В 1909 году Фруг переезжает в Одессу, где он становится желанным и активным членом богатой еврейской культурной среды, лидерами которой были Менделе и Бялик. До переезда он издает свой первый сборник на идиш «Стихи и думы». Это было новое слово в еврейской поэзии. Шолом-Алейхем восторгался еврейской поэзией Фруга. Литературные критики утверждали, что вклад Фруга в еврейскую поэзию можно сравнить с ролью Менделе в еврейской литературе.

В последние годы жизни поэта все больше притягивает земля предков, и он обращается к сионистскому движению. В «Песнях печали» Фруг говорит: «Я русский. С первых дней своих я не видел полей других, не слышал я других мелодий», а в стихотворении «Итоги» уточняет: «Россия — родина моя, но мне чужда страна родная, где я живу обузданный запретами». Невольно вспоминается Лермонтов: «Люблю Россию я, но странною любовью».

Последние годы жизни Фруга были безрадостными, он страдал от нужды, одиночества и болезней. Поэт скончался в Одессе 22 сентября 1916 года.

Я изредка приходил на старое еврейское кладбище на Люстдорфской дороге поклониться памяти поэта. Кладбище, которое хранило прах выдающихся представителей национальной и мировой культуры, было закрыто и заброшено, памятники заросли мхом, а могилы — диким кустарником.
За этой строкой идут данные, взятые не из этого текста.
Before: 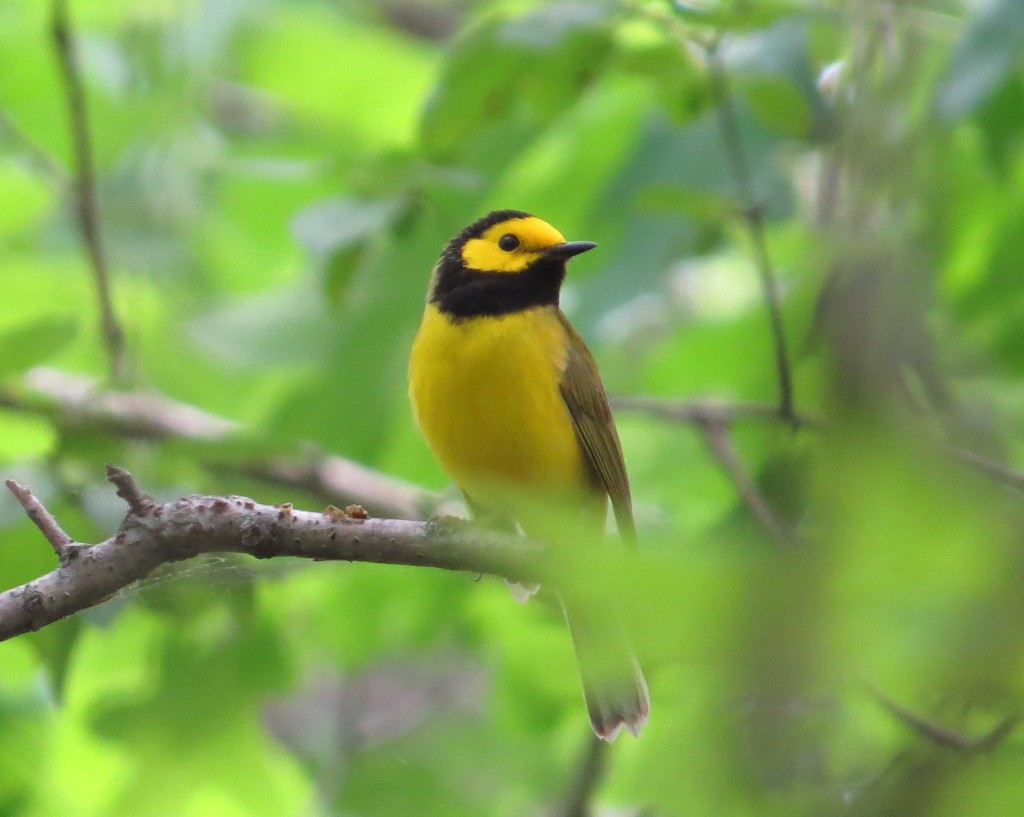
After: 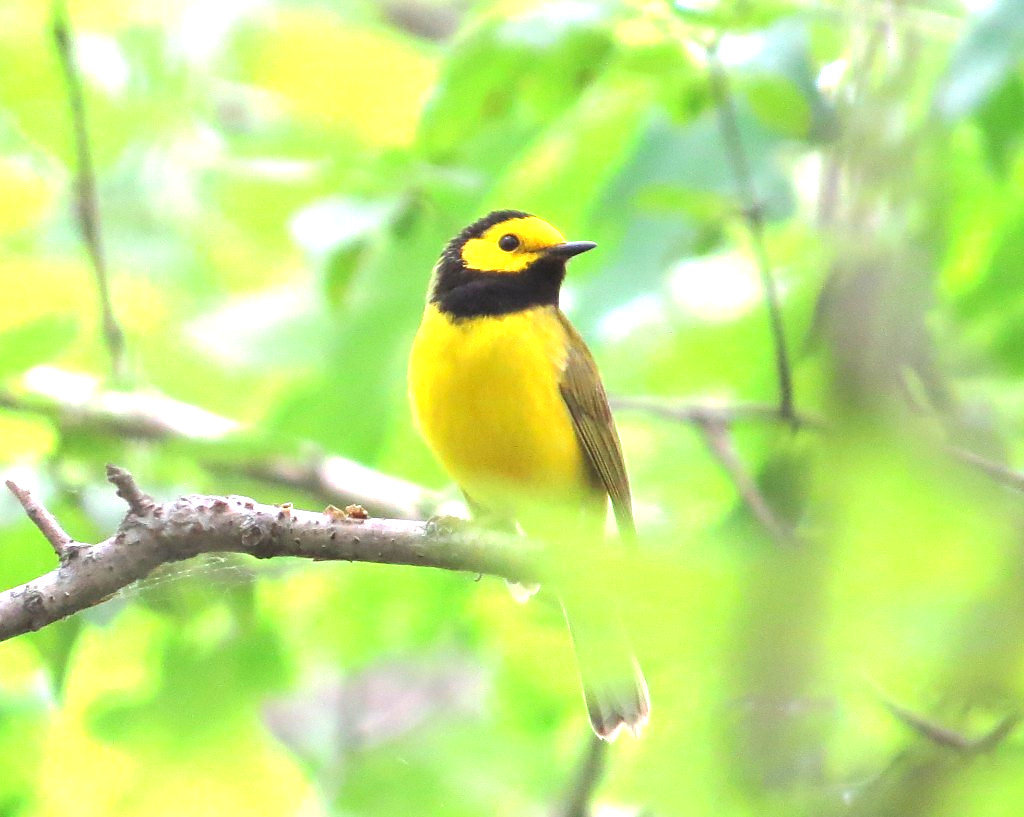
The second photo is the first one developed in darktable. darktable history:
sharpen: radius 1.556, amount 0.365, threshold 1.263
exposure: black level correction 0, exposure 1.446 EV, compensate exposure bias true, compensate highlight preservation false
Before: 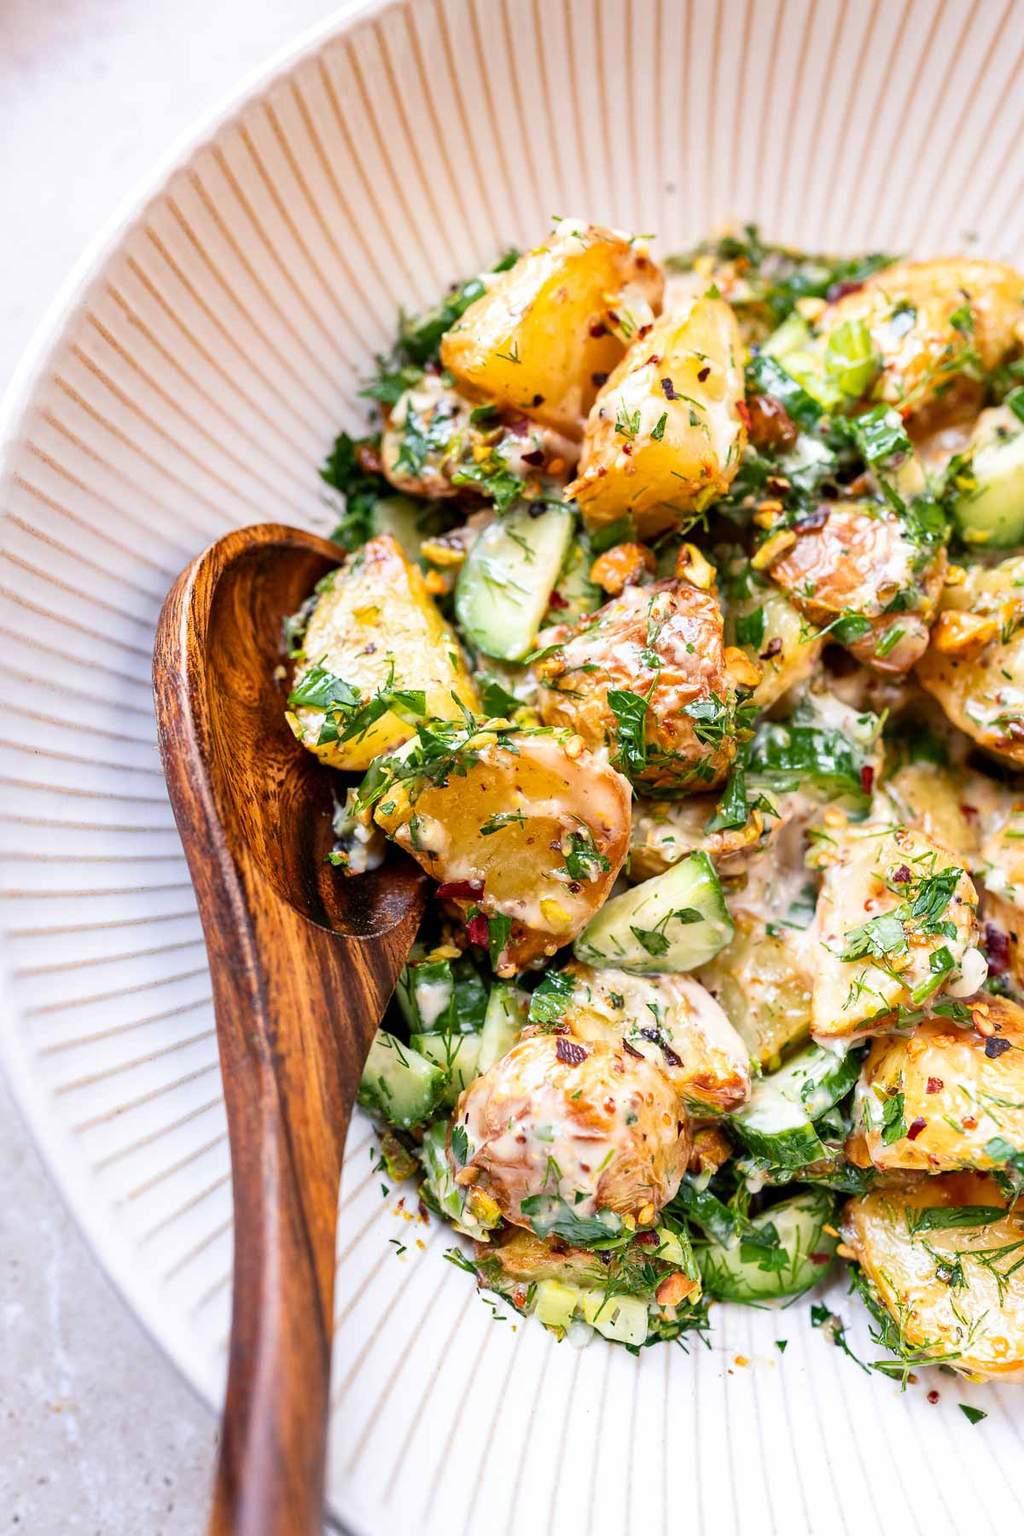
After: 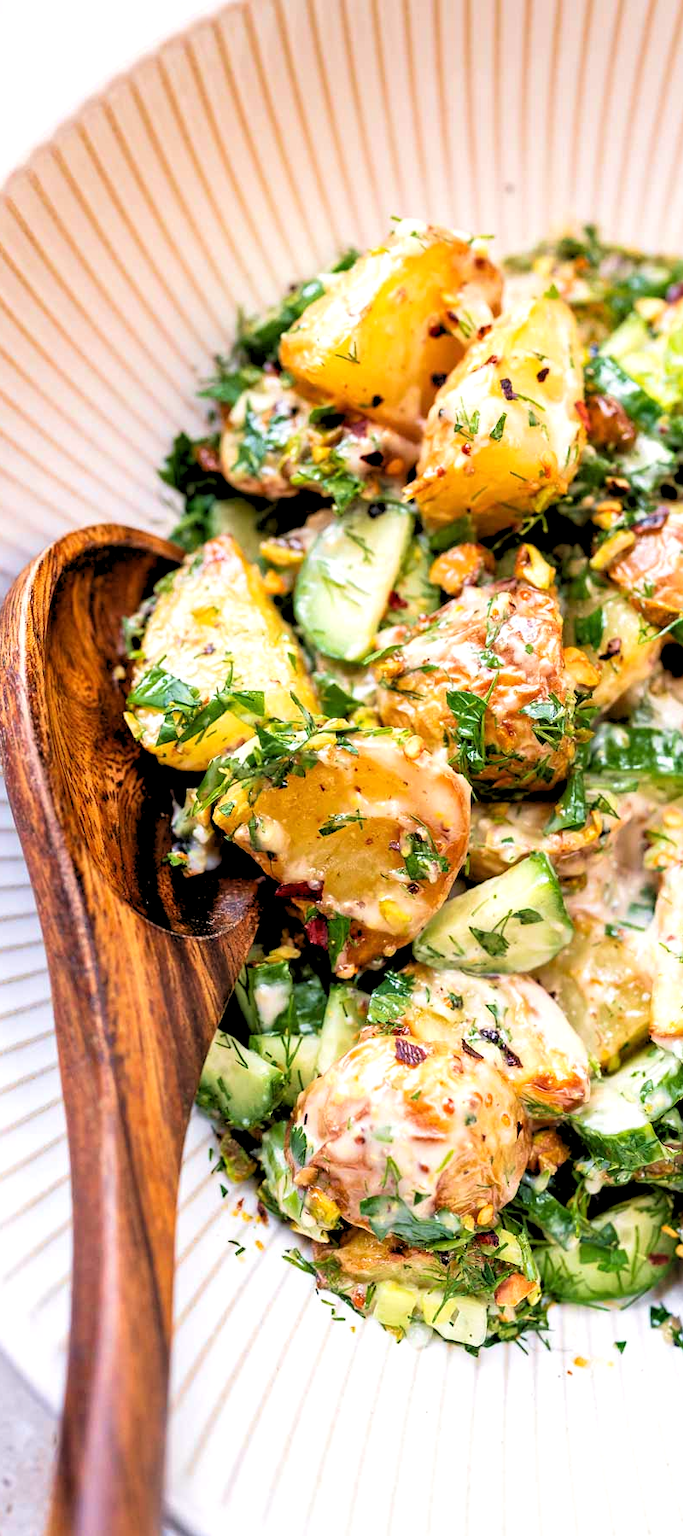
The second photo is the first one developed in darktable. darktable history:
rgb levels: levels [[0.013, 0.434, 0.89], [0, 0.5, 1], [0, 0.5, 1]]
velvia: on, module defaults
crop and rotate: left 15.754%, right 17.579%
white balance: red 1.009, blue 0.985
Пробираться на кладбище приходилось через пролом в тыльной ограде. Этой скорбной тропинкой пользовались многие одесситы, приходившие положить камушек на родные могилы и на мемориал жертвам еврейского погрома. В 1978 г. Одесская власть, с благословения власти высшей, уничтожила старое еврейское кладбище, учинив погром праху мертвых и памяти живых. Вандализм советских властей потряс город. То, чего не посмели сделать немецкие и румынские власти во время оккупации города, сделала власть коммунистическая. Даже мертвецам бесправного народа отказали в вечном покое.

Огромные гранитные блоки мемориала жертвам погрома свезли на третье еврейское кладбище на Слободке, часть захоронений известных литераторов и политических деятелей перенесли на христианское кладбище. Почему не на еврейское? А почему разрушили кладбище? Разве возможно разумное объяснение у бесчеловечной системы.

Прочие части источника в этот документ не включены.